* What the task requires: Among the entries below, find every line that contains the string "CARE", then copy it.

(Structured diff data)
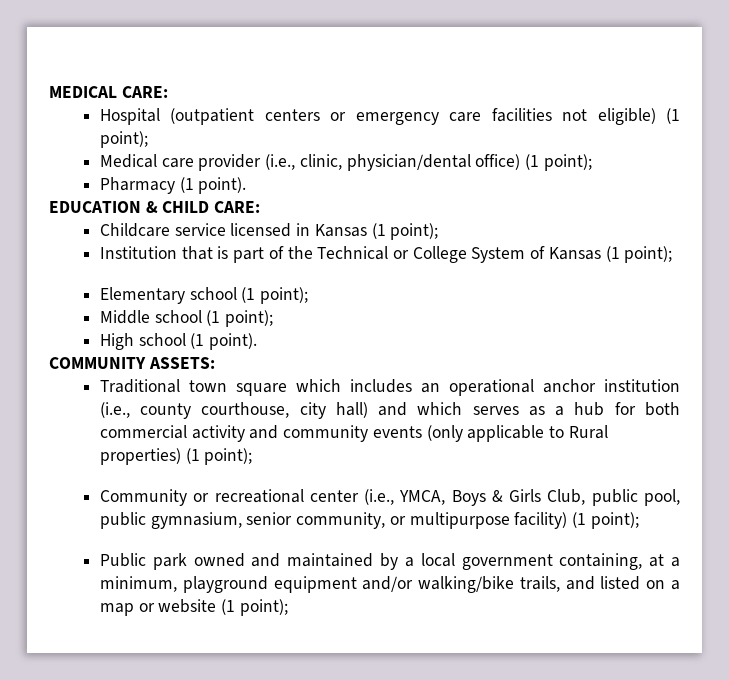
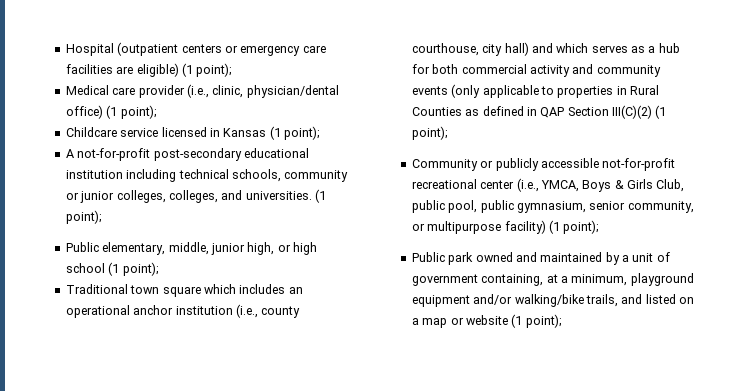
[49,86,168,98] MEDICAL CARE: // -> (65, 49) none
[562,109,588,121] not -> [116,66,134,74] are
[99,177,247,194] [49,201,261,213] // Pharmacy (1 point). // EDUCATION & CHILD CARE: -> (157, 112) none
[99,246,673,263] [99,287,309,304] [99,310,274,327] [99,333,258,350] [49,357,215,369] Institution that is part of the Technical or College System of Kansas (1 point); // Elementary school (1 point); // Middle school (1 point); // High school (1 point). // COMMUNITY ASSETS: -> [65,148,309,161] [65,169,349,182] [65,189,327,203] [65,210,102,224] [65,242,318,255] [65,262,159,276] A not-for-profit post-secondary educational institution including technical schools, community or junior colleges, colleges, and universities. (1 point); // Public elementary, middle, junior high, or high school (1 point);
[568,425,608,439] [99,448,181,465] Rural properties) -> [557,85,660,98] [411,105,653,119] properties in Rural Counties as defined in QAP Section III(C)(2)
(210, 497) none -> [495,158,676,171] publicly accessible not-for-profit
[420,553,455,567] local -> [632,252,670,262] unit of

...

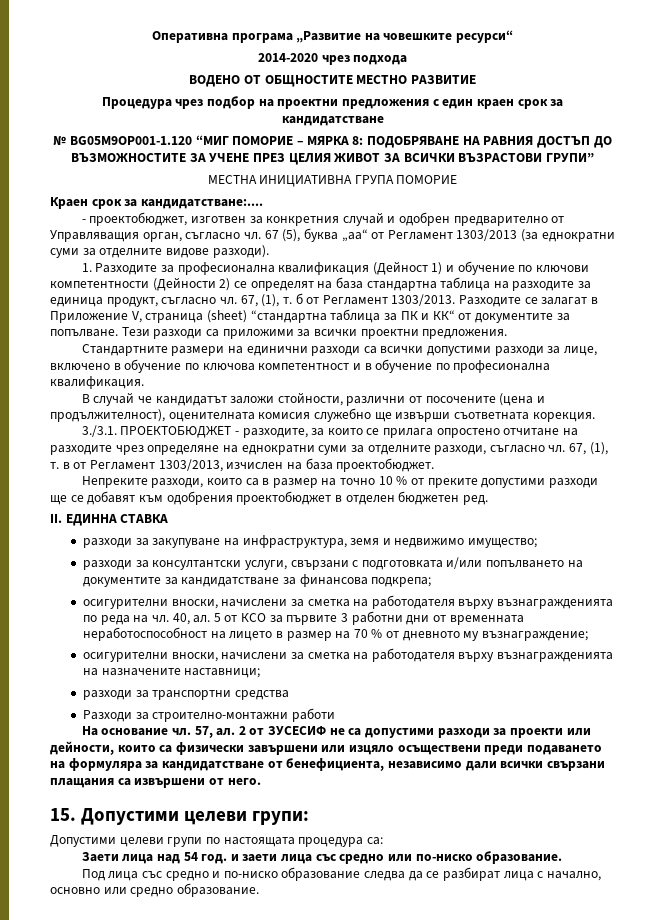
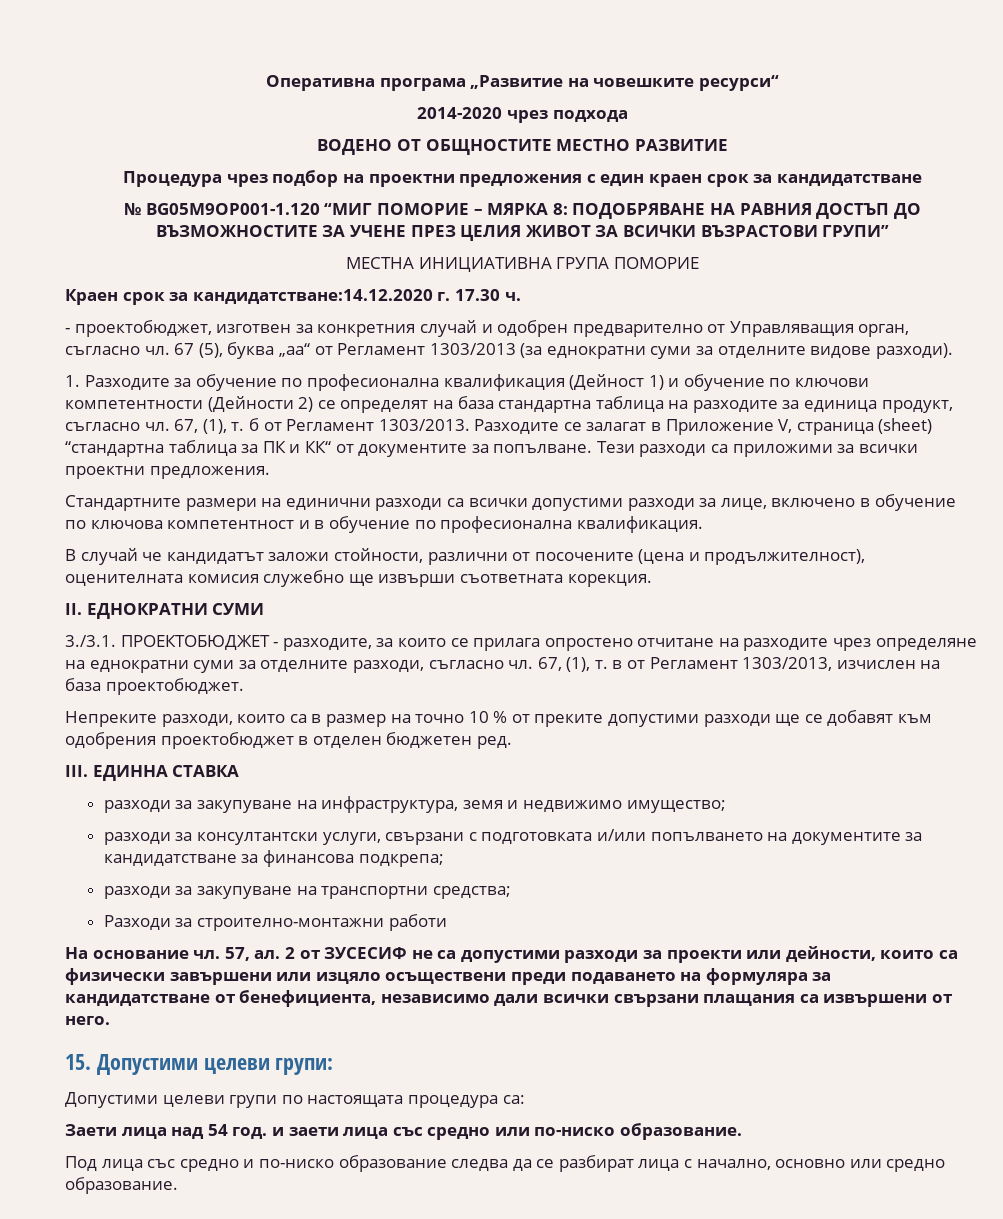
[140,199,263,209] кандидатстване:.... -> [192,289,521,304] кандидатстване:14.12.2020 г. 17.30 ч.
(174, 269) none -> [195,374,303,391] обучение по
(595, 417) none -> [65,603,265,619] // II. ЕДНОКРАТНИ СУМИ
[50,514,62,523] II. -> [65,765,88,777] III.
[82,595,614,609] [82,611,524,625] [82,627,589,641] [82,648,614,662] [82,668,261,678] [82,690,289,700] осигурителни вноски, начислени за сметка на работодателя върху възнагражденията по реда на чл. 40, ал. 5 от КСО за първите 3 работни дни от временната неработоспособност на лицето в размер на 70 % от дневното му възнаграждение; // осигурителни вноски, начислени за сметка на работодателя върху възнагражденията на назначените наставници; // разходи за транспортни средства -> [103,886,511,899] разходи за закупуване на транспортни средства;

* Solution to this problem:
[49,86,168,98] MEDICAL CARE: // -> (65, 49) none
[99,177,247,194] [49,201,261,213] // Pharmacy (1 point). // EDUCATION & CHILD CARE: -> (157, 112) none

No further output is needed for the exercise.